+++ Records provided +++

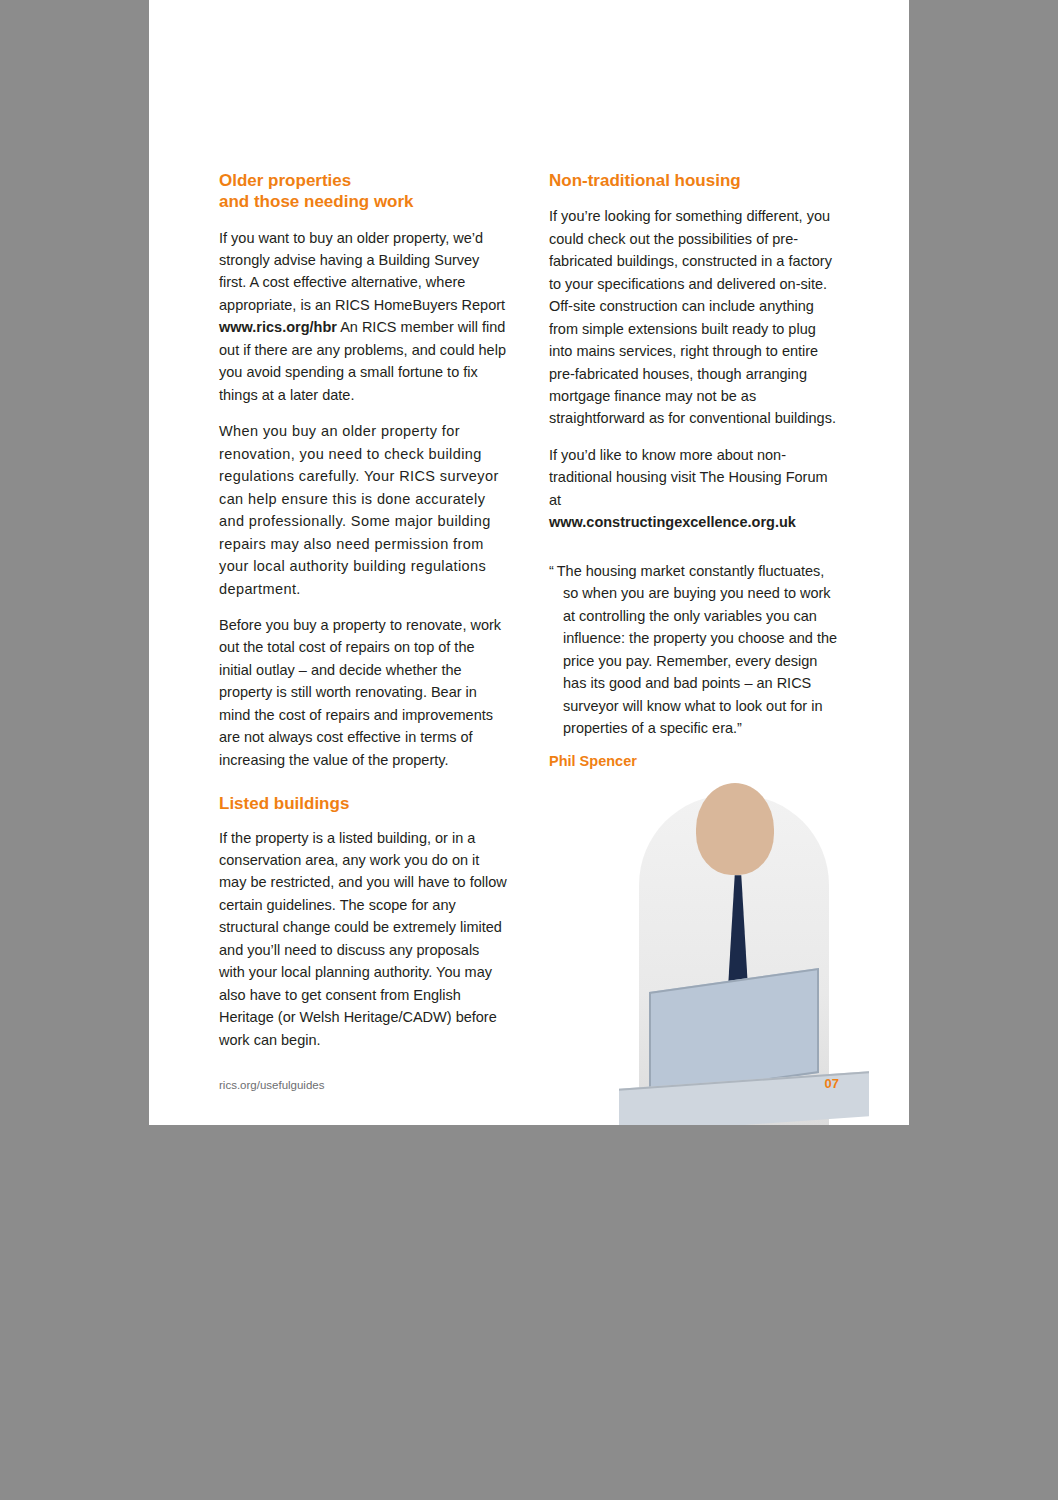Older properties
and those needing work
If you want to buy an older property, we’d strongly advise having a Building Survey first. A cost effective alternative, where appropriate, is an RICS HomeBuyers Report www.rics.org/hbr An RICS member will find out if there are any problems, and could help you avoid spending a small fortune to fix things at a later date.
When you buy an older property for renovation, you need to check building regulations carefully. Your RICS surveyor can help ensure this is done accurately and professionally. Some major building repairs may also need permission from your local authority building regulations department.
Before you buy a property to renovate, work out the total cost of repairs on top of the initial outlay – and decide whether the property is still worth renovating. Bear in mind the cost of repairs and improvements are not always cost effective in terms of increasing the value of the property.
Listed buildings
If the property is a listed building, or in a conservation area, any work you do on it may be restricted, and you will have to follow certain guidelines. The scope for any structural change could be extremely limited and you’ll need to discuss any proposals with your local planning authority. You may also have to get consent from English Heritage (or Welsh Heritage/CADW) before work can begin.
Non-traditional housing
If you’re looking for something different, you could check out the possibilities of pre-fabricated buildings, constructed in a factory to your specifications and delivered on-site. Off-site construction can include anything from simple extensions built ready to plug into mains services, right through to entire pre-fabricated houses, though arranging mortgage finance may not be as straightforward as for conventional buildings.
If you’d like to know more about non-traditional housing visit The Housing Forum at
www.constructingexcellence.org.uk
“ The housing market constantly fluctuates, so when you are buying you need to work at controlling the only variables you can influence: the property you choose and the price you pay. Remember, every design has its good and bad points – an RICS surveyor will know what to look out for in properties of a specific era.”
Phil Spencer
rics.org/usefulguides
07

+++
+++ Records provided +++

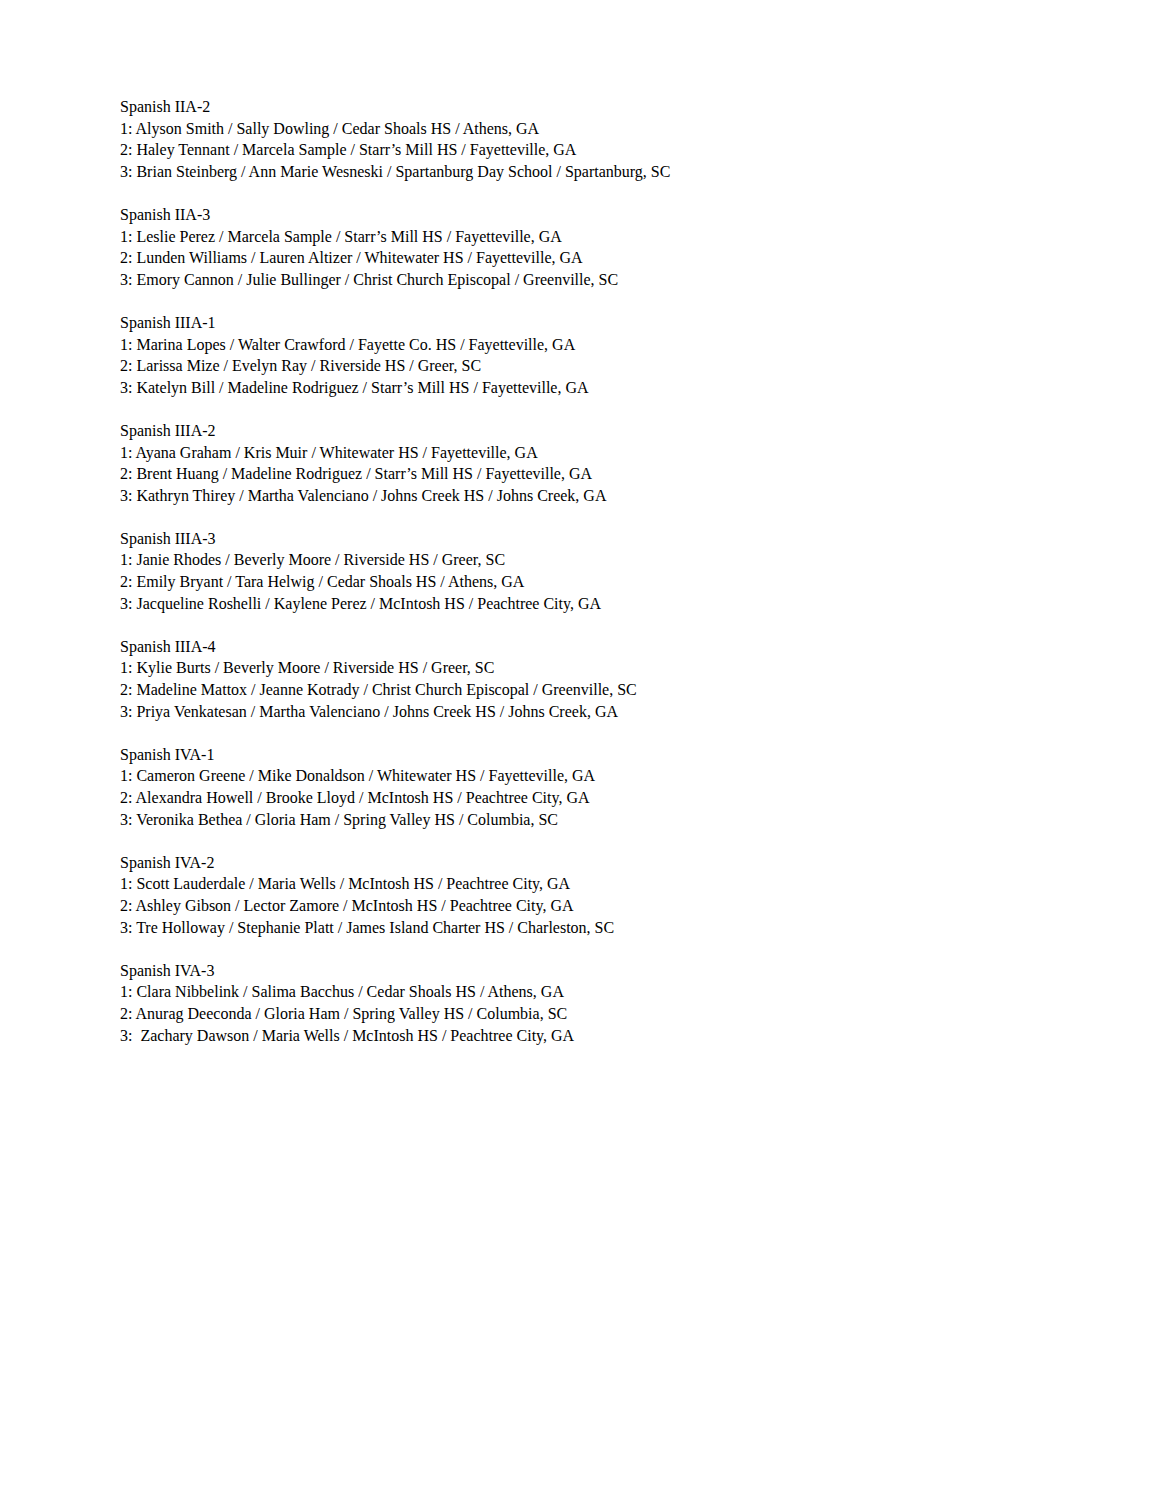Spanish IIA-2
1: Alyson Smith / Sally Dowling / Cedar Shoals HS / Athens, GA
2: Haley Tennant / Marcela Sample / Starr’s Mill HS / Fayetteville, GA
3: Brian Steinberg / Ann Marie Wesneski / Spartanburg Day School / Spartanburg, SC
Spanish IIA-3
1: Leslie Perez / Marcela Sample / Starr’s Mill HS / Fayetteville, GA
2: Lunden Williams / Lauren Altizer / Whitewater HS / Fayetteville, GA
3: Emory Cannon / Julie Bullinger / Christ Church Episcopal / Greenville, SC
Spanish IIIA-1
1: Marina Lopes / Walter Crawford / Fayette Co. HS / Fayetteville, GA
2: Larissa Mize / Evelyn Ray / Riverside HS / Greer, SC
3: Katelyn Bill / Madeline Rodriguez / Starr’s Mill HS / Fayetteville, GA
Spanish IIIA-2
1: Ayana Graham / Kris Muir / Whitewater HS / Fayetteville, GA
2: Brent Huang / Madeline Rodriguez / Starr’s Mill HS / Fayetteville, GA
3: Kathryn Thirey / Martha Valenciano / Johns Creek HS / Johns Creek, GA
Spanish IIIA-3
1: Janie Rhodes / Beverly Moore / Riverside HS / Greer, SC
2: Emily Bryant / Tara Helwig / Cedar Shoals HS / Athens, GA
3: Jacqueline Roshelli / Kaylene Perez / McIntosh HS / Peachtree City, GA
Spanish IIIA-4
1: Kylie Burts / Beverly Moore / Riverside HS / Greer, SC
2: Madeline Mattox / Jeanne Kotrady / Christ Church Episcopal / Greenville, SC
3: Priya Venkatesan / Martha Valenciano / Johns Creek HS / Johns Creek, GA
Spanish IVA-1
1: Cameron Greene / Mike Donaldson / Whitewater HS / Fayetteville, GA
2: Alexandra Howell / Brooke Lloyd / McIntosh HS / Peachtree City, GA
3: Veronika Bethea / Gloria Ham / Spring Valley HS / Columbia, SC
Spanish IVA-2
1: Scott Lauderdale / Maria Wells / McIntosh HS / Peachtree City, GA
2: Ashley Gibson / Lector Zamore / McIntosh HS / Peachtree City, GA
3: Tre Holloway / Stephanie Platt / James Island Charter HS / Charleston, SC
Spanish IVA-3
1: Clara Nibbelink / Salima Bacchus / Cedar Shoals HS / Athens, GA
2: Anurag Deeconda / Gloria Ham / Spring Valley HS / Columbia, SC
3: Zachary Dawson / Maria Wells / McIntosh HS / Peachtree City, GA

+++

» **What the exercise asks**
Throughout the data above, report every line that contains the string "Valley".

» **Exercise output**
3: Veronika Bethea / Gloria Ham / Spring Valley HS / Columbia, SC
2: Anurag Deeconda / Gloria Ham / Spring Valley HS / Columbia, SC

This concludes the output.